The latest in the Performer’s Platform series organised by St James’s Cavalier featured trumpeter Carlos Borg and experienced pianist Tricia Dawn Williams.

Known for her predilection for modern and contemporary music, both as soloist and accompanist, it need not take a look at the programme to know what kind of music to expect.

Indeed, the first work was Hindemith’s Sonata for trumpet and piano (1938). It is a very popular piece, with trumpeters worth their salt. Malta’s flourishing band clubs are the basic source of most of our best brass and woodwind players, and no less Borg, who was nurtured at St Michael’s Band Club of Żabbar and with which he is still deeply involved.

The sonata, in the traditional three-movement, is different in content. The initial Mit Kraft (With strength) saw exactly that, with the trumpeter’s assertive establishing of a powerful presence, egged on by the piano’s energetic driving force.

The beginning is very martial and leads to a very turbulent and well-handled section here. Rather than the expected slow middle movement, Hindemith continues underlying the movement with tension, even if in this Mäßig bewegt there is a certain amount of lighter playfulness juxtaposed with march-like elements from the previous movement.

There were some very slight deviations from the ideal pitch in some passages, well remedied by the time Trauermusik concluded the work. The innate sadness of this finale was pronounced and much in contrast with the rest of the work which the trumpet’s very long and beautifully sustained concluding note.

In its few minutes’ duration, Bloch’s Proclamation sees no less than six or seven changes of tempi. Originally he wrote it for trumpet and orchestra. In the arrangement for piano the trumpet, of course, retains supremacy, with the piano providing the necessary solid backing which was always forthcoming.

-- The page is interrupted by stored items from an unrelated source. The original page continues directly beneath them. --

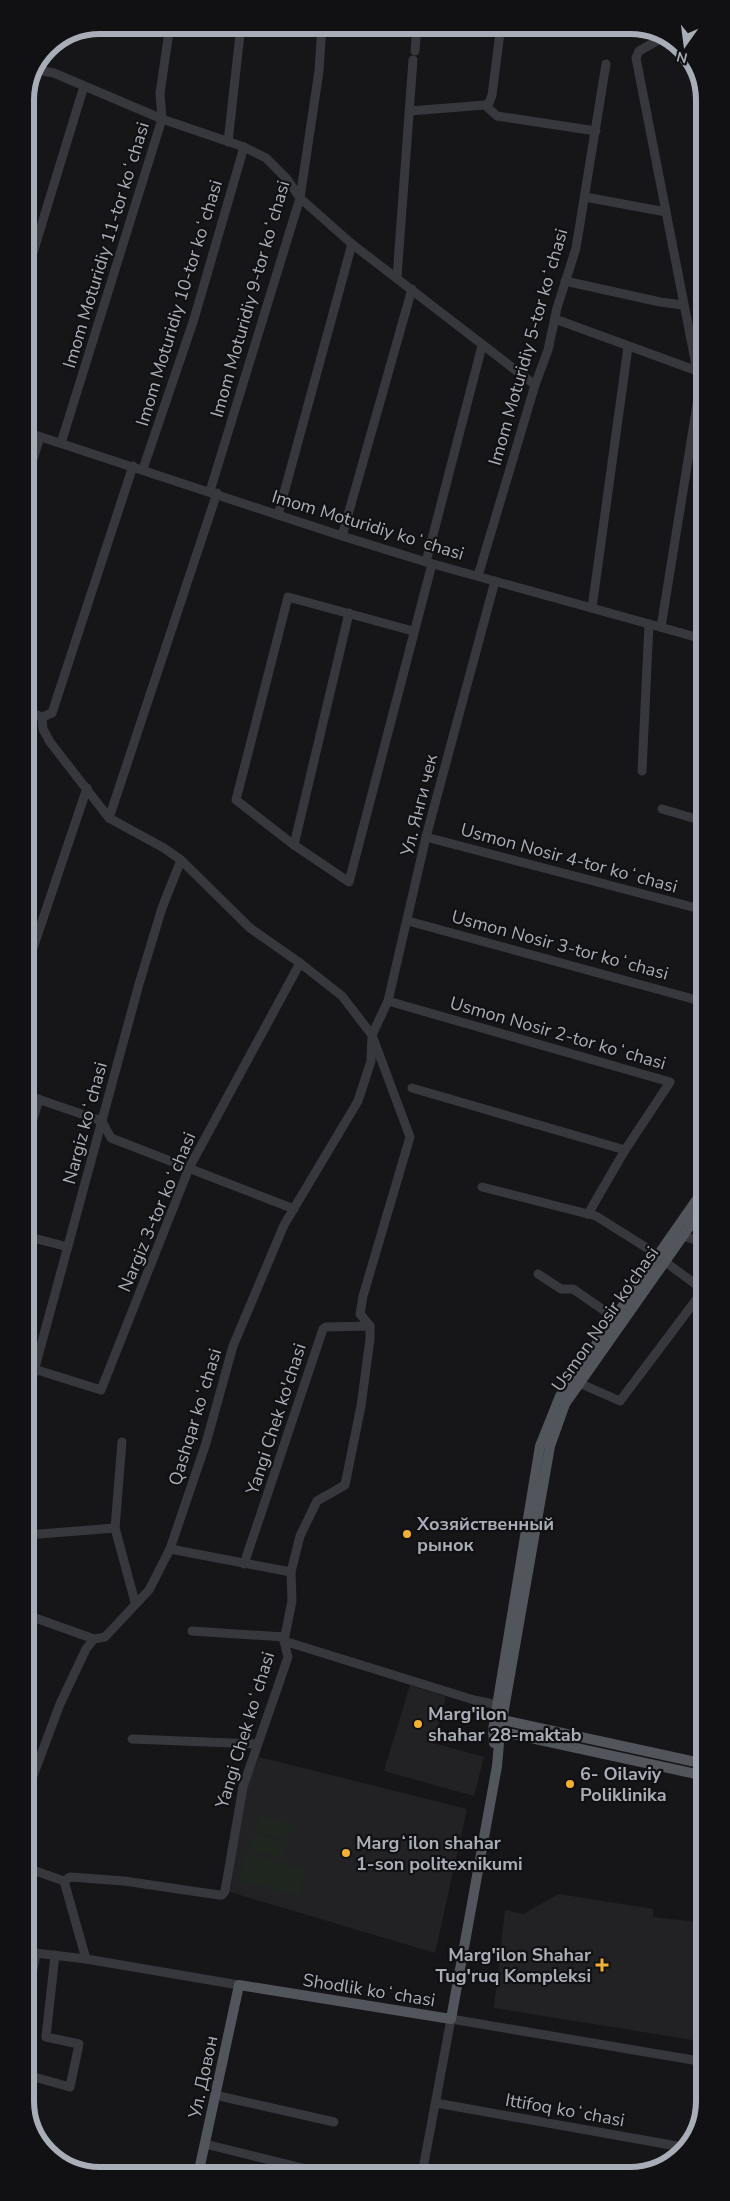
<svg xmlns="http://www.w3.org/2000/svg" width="730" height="2201" font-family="'Nunito Sans',sans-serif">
<rect width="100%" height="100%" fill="#161618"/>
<g fill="#222225">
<polygon points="410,1685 446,1697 433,1743 484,1757 474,1796 384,1771"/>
<polygon points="259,1757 467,1809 435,1953 230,1892 240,1813 246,1789"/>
<polygon points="559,1894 653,1909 653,1917 705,1923 705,2042 494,2008 505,1910 523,1914"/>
</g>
<g fill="#1e261f">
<polygon points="260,1816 292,1824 288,1840 256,1832"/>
<polygon points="255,1834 287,1842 283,1858 251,1850"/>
<polygon points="246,1853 306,1869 299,1896 238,1880"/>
</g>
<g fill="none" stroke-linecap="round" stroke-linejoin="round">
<g stroke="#37383d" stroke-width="9">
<polyline points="415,51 417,25"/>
<polyline points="37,70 54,73 162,119 244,147 266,158 287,179 300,198 352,244 535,385"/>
<polyline points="485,105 497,116 596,131"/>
<polyline points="410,111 485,105 489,103 492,95 501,25"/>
<polyline points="228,142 241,25"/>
<polyline points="585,197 666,212"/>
<polyline points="397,277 413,60"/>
<polyline points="25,279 84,86"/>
<polyline points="565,281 660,302 683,305"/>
<polyline points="555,319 700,372"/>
<polyline points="26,432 342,536 426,562 703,639"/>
<polyline points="61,443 162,119 160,93 170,25"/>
<polyline points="143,469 194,319 244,147"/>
<polyline points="26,482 40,437"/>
<polyline points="210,491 300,198 319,71 322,25"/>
<polyline points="278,515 352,244"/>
<polyline points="342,536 412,289"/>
<polyline points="426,562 482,346"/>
<polyline points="478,576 535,385 548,350 557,308 576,248 606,64"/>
<polyline points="592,608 628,347"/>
<polyline points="661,627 700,386 636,58 639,51 664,37"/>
<polyline points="413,631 288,597 236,800 294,845 349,882 432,564"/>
<polyline points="26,717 32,713 42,717"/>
<polyline points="42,717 43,729 50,742 109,818 164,848 181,860 250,928 300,963 342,996 372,1035 410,1137 363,1296 360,1314 370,1326 370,1339 361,1406 345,1485 317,1501 300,1536 291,1572 292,1601 284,1641 288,1657 243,1787 225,1891 222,1895 219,1895 124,1881 70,1877 64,1881"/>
<polyline points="42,717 52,713 133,466"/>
<polyline points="642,771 649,624"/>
<polyline points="662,809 703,821"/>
<polyline points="109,818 217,493"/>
<polyline points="426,837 704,910"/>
<polyline points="294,845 349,613"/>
<polyline points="408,921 704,1002"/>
<polyline points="26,969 87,788"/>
<polyline points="388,1001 670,1082 625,1150 588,1214"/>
<polyline points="412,1088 625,1150"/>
<polyline points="26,1095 102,1121 111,1138 294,1209"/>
<polyline points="26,1143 39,1099"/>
<polyline points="482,1187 596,1216 658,1255"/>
<polyline points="26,1236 68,1247"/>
<polyline points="682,1236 704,1242"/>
<polyline points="538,1274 561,1289 573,1289 615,1318"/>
<polyline points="34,1369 101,1390 189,1168 300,963"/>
<polyline points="579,1383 620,1401 702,1292 702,1289 664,1261"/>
<polyline points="27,1397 139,984 162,908 181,860"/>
<polyline points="115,1528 122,1442"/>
<polyline points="27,1535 115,1528 135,1602"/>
<polyline points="170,1549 291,1572"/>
<polyline points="244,1564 323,1329 326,1327 370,1326"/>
<polyline points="27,1615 94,1639"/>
<polyline points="192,1631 284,1637"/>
<polyline points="284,1641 474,1700 504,1706"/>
<polyline points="132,1739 257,1744"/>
<polyline points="27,1752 39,1760"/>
<polyline points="27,1792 60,1704 86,1649 94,1639 105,1637 149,1590 170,1549 206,1443 233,1346 284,1225 358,1101 371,1061 372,1035 388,1001 426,837 495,581"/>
<polyline points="27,1868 64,1881 86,1959"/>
<polyline points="27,1952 86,1959 239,1985"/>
<polyline points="27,2002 36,1953"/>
<polyline points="27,2075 70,2087 79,2044 46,2037 55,1955"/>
<polyline points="215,2095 334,2122"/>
<polyline points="436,2103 688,2148"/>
<polyline points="205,2144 331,2175"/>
<polyline points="422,2174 451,2019 705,2062"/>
</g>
<g stroke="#53555c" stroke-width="10">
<polyline points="498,1719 705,1764"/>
<polyline points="494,1730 705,1776"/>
<polyline points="494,1743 493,1730 540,1446 560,1396 704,1189"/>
<polyline points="198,2175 239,1985 451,2019 497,1766 500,1732 550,1446 565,1404 704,1206"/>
</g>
</g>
<g fill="#f2b134" stroke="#111113" stroke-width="2">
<circle cx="407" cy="1534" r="5"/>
<circle cx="418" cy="1724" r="5"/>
<circle cx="570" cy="1784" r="5"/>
<circle cx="346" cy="1853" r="5"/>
<path d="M599.5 1957.5h5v5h5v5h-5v5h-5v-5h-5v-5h5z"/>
</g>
<g text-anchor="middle" stroke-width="4.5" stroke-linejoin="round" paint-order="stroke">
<g font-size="18" fill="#a8adb8" stroke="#111113">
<text transform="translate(106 245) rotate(-73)" y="6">Imom Moturidiy 11-tor koʻchasi</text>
<text transform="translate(250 299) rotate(-74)" y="6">Imom Moturidiy 9-tor koʻchasi</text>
<text transform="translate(179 303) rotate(-73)" y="6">Imom Moturidiy 10-tor koʻchasi</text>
<text transform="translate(528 347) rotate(-74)" y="6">Imom Moturidiy 5-tor koʻchasi</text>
<text transform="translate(368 525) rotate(17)" y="6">Imom Moturidiy koʻchasi</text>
<text transform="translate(419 805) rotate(-76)" y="6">Ул. Янги чек</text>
<text transform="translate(569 858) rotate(15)" y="6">Usmon Nosir 4-tor koʻchasi</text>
<text transform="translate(560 945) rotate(15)" y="6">Usmon Nosir 3-tor koʻchasi</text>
<text transform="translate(558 1033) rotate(16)" y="6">Usmon Nosir 2-tor koʻchasi</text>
<text transform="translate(85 1123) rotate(-75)" y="6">Nargiz koʻchasi</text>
<text transform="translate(157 1212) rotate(-67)" y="6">Nargiz 3-tor koʻchasi</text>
<text transform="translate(605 1319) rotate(-55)" y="6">Usmon Nosir ko‘chasi</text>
<text transform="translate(195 1417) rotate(-73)" y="6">Qashqar koʻchasi</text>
<text transform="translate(276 1419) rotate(-72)" y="6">Yangi Chek ko'chasi</text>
<text transform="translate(245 1730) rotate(-73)" y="6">Yangi Chek koʻchasi</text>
<text transform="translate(369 1990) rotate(9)" y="6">Shodlik koʻchasi</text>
<text transform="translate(203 2077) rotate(-78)" y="6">Ул. Довон</text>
<text transform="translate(565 2110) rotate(10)" y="6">Ittifoq koʻchasi</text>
</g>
<g font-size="18" font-weight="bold" fill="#a8adb8" stroke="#111113" text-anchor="start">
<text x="417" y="1530">Хозяйственный<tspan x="417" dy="21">рынок</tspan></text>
<text x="428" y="1720">Marg'ilon<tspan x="428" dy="21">shahar 28-maktab</tspan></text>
<text x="580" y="1780">6- Oilaviy<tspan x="580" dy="21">Poliklinika</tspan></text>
<text x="356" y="1849">Margʻilon shahar<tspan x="356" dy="21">1-son politexnikumi</tspan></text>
<text x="591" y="1961" text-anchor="end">Marg'ilon Shahar<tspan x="591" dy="21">Tug'ruq Kompleksi</tspan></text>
</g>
</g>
<path d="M0 0H730V2201H0ZM100 34H630A66 66 0 0 1 696 100V2101A66 66 0 0 1 630 2167H100A66 66 0 0 1 34 2101V100A66 66 0 0 1 100 34Z" fill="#111113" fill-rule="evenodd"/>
<path fill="none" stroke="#a8adb8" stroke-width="6" d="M100 34H630A66 66 0 0 1 696 100V2101A66 66 0 0 1 630 2167H100A66 66 0 0 1 34 2101V100A66 66 0 0 1 100 34Z"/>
<g transform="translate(685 45) rotate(194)" stroke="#111113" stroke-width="4" paint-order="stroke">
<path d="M0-4L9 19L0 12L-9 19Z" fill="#a8adb8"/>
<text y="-8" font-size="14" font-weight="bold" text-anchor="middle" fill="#a8adb8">N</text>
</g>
</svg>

The work is very declamatory, of course, with a decisively assertive and rather energetic opening allegro gradually giving way to a slowly diminishing quest for calmer if deeper waters, with an increase in the lyrical aspects of the music.

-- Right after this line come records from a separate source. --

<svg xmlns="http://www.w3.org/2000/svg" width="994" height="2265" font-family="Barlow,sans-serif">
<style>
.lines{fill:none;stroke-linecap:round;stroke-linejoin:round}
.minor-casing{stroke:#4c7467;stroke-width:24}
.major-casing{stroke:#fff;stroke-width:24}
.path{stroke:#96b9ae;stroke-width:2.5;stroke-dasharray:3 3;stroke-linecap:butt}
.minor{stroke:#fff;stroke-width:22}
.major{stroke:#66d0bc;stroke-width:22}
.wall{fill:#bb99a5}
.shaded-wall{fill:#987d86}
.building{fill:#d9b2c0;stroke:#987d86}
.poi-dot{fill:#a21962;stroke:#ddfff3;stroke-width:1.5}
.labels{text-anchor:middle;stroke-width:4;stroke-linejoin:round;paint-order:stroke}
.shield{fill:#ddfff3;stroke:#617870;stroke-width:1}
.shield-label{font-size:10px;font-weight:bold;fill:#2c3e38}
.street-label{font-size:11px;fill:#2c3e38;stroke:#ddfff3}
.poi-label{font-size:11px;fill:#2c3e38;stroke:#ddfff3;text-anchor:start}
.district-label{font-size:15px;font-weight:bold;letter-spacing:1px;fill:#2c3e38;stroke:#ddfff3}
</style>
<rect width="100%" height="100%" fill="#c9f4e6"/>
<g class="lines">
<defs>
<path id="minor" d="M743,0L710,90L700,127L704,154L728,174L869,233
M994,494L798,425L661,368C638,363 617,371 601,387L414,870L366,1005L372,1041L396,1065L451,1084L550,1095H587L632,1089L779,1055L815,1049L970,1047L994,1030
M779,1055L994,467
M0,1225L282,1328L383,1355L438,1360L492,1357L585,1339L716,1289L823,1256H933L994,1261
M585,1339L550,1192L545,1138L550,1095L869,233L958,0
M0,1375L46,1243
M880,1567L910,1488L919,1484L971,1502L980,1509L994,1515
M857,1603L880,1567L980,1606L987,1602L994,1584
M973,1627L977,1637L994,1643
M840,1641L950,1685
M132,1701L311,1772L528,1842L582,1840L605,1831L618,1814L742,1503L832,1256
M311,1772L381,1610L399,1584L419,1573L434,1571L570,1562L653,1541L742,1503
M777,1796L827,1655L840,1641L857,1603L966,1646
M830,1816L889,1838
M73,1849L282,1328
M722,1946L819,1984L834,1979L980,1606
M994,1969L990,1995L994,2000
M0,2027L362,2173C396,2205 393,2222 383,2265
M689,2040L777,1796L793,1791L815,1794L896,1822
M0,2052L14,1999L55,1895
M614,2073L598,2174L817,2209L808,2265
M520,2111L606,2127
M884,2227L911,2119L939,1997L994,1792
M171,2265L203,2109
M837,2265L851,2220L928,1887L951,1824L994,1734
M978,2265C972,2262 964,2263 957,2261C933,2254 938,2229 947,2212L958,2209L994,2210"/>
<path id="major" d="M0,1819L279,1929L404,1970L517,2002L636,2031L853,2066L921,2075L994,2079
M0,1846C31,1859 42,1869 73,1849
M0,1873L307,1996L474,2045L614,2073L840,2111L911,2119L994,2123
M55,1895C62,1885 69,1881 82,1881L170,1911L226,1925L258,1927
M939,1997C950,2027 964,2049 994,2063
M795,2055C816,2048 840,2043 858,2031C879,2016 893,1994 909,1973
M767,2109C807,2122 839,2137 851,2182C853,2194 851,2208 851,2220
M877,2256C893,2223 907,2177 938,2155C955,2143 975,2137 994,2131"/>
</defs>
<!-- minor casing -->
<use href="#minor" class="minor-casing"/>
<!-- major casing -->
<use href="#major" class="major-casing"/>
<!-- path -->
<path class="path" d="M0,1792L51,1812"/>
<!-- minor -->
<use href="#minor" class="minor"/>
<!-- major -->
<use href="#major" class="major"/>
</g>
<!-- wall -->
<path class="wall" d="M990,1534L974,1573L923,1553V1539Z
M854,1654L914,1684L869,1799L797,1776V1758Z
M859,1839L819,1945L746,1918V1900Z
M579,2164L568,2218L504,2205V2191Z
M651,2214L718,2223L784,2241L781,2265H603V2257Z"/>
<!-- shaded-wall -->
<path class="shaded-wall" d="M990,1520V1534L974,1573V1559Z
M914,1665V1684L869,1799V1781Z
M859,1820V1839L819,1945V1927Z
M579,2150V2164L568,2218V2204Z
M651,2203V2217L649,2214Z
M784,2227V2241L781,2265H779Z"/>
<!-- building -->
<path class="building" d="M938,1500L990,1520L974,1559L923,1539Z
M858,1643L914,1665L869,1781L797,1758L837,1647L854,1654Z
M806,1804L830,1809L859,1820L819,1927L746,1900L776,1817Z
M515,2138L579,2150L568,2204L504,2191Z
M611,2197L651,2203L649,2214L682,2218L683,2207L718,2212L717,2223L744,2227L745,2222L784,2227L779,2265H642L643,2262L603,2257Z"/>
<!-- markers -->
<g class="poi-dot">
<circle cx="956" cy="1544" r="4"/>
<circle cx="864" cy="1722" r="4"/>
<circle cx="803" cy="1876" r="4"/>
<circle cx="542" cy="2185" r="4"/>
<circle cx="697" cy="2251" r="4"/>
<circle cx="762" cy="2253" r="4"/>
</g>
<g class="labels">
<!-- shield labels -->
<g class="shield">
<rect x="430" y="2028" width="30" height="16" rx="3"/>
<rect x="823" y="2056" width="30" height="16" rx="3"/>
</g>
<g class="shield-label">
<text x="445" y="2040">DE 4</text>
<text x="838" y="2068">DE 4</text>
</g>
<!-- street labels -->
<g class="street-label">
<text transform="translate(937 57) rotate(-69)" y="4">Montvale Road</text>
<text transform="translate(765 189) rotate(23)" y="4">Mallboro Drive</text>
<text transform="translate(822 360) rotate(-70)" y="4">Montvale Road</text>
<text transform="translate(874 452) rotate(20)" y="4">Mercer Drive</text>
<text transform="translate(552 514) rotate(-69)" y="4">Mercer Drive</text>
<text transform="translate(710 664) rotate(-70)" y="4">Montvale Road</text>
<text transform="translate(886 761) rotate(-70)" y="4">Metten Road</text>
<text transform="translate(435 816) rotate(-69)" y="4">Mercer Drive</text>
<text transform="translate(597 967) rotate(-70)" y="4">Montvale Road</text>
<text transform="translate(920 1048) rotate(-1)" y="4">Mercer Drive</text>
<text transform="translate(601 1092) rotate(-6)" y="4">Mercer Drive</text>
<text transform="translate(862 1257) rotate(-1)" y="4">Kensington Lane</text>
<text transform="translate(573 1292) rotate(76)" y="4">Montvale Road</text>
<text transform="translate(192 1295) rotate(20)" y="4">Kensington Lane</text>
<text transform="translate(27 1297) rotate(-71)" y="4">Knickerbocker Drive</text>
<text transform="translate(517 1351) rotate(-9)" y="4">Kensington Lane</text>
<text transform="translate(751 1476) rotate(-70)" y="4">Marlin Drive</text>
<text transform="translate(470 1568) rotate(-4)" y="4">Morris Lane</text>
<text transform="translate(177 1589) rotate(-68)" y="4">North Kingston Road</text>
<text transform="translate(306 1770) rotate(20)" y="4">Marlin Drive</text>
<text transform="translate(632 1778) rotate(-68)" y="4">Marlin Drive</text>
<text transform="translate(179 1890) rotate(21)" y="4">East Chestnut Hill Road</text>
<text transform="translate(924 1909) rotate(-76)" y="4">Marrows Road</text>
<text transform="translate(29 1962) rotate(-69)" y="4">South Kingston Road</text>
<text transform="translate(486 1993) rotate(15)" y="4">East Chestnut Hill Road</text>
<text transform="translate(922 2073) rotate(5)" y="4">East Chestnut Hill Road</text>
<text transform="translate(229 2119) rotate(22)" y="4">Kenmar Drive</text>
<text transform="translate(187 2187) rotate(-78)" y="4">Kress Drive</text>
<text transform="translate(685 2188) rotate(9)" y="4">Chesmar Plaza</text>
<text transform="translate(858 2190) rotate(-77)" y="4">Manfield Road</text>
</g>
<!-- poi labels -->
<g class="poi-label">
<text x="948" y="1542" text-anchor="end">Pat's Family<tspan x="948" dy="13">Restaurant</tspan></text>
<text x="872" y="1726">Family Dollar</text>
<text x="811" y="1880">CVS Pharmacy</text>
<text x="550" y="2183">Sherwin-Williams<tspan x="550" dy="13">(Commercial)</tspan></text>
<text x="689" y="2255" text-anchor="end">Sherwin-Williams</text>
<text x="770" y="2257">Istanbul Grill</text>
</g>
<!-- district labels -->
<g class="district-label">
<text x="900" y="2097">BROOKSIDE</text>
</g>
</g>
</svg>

By contrast, the showpiece that is Herbert Clarke’s The Debutante (Caprice Brilliant), the oldest piece in the concert (1917) was a crescendo of technical prowess shared to some extent by the piano, as well in this arrangement from the original with brass band.

It reminds one very much of the bel canto fantasias and arrangements of opera arias, a device so popular in the 19th century.

These always call for a lot of virtuosity on the part of the main protagonist, not lacking here, and in which some very lyrical passages did not lack either. It ended the recital with a general touch of admirable accomplishment.